-- Start of Selected passage --

# S-Video Issue



## acomire (Feb 5, 2004)

Hi All-

Has anyone ever seen where S-Video displayed a picture worse than coax?

I have. Here's what I got

Mitsu 45' RPTV
DSR7000
Blablabla -_irrelevent_

The TV is 2 years old so I really don't think that's the issue. When I connect the DTivo through coax it's fine. When I go the S-Video route, there is severe "shadowing" going on. It looks like the shadow images are embossed.

I have other devices that use the s-video input and they are fine

Ideas?


----------



## wyatt9696 (Jan 1, 2003)

sounds like a bum cable. take another s-vid cable off one of your other components that works fine, and swap them out. if that works, then you'll know it's the cable. check to make sure the pins on the cable are not all mangled up either. good luck. post your findings.


----------



## acomire (Feb 5, 2004)

> _Originally posted by wyatt9696 _
> *sounds like a bum cable. take another s-vid cable off one of your other components that works fine, and swap them out. *


Thanks, but I tried that already. I forgot to list that in my original post....


----------



## JimSpence (Sep 19, 2001)

Try the composite video out (yellow RCS connector) on the TiVo. If your TV has more than one s-video input try it.


----------



## dtremain (Jan 5, 2004)

Could just be a really good comb filter; I've heard others report the same.

Remember, what looks good is subjective and there may be aspects of one picture that you like that someone else might not. To sound hifonic for a second (isn't that where we all come from), it's a lot like comparing speakers.

Use what you enjoy. It doesn't matter what anyone else says.


----------



## schell (Jan 24, 2004)

It might be that your tv is very far out of calibration, and the s-video is a better connection making the image seem worse, try turning down the brightness, contrast, set temperature to ntsc, and make sure sharpness is turned way down.


----------



## acomire (Feb 5, 2004)

> _Originally posted by dtremain _
> *Could just be a really good comb filter; I've heard others report the same.
> 
> Remember, what looks good is subjective and there may be aspects of one picture that you like that someone else might not. To sound hifonic for a second (isn't that where we all come from), it's a lot like comparing speakers.
> ...


Could be... It's a 3D Y/C digital filter. I'm going to re-calibrate all my settings and see what happens....

Thanks -


----------



## mbcook (Jun 2, 2003)

Sounds odd to me. Every time I've tried it with every device (GC/PS2/Tivo/DVD/etc) and TV S-Video is anywhere from a little bit better (an old satallite box I had, made the text a little sharper) to like getting news eyes (MUCH sharper, vastly better color, etc).

-- End of Selected passage --
-- Start of Recorded information --

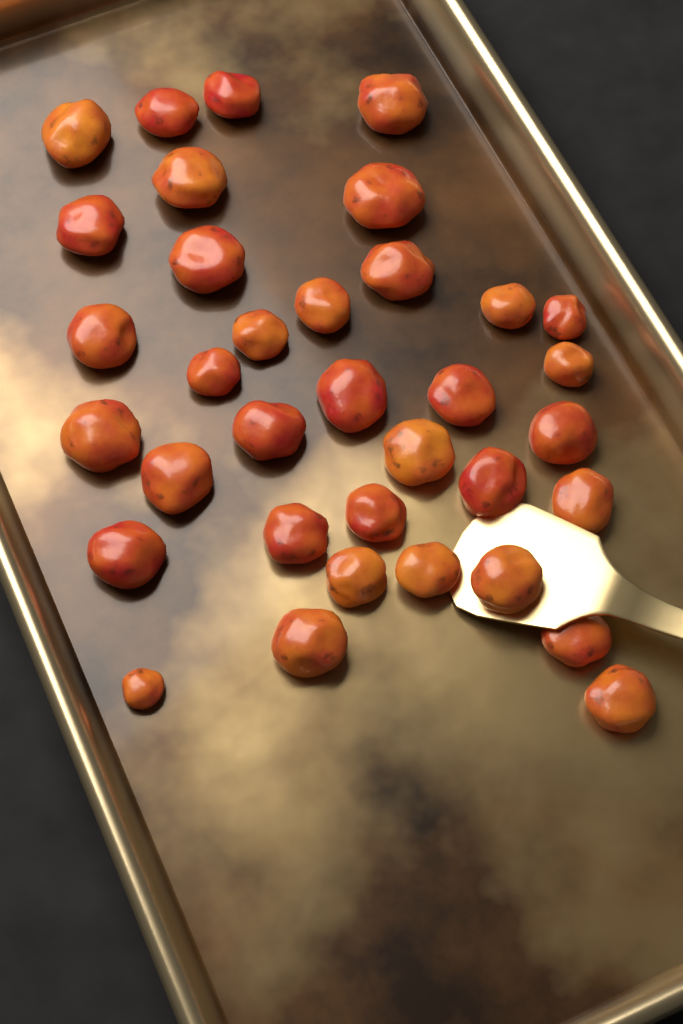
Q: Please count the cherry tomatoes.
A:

-- End of Recorded information --

• Set of tasks
1 - Write out everything in the S-Video forum thread from "I have other" down to "post your findings.".
2 - According to the S-Video forum thread, what kind of filter does acomire say the TV has?
3 - Proceed with the S-Video forum thread from the point at which it stops.

• Answer set
1 -
I have other devices that use the s-video input and they are fine

Ideas?


----------



## wyatt9696 (Jan 1, 2003)

sounds like a bum cable. take another s-vid cable off one of your other components that works fine, and swap them out. if that works, then you'll know it's the cable. check to make sure the pins on the cable are not all mangled up either. good luck. post your findings.

2 - A 3D Y/C digital filter.

3 -
To have it be a noticleable downgrade is odd. I'd say cable but you said that's not it, so I don't know. Do you have another TV you can test the TiVo against?


----------



## conductorJ (Oct 21, 2003)

I have 2 TVs hooked up in my living room setup- a 27" Sony Wega, and a 60" SharpVision hanging from the ceiling. I got better wire when I hooked it all up, and noticed that S-Vid didn't look better than the 75 ohm video cable, just different. Didn't know which I really prefered. I'm running the S-Vid output of my Sony T-60 DirecTivo to my DVD recorder, and the composite output of the receiver to my VCR, wyed out of the VCR to my Wega and my SharpVision. Works fine.


----------



## Kenster (Jan 4, 2004)

This may seem obvious, but don't you have to change your input setting to show that you are now receiving via s-video instead of the cable connection?


----------



## conductorJ (Oct 21, 2003)

I have multiple inputs on both of my monitors, as I'm sure you do. Why not use em? It's like operating your stereo, and choosing between periferals- turntable, cd player, tuner, etc. I'm using 3 different inputs, depending on which video periferal I'm using-DirecTV receiver, DVD player, VCR.


----------



## bodosom (Apr 28, 2002)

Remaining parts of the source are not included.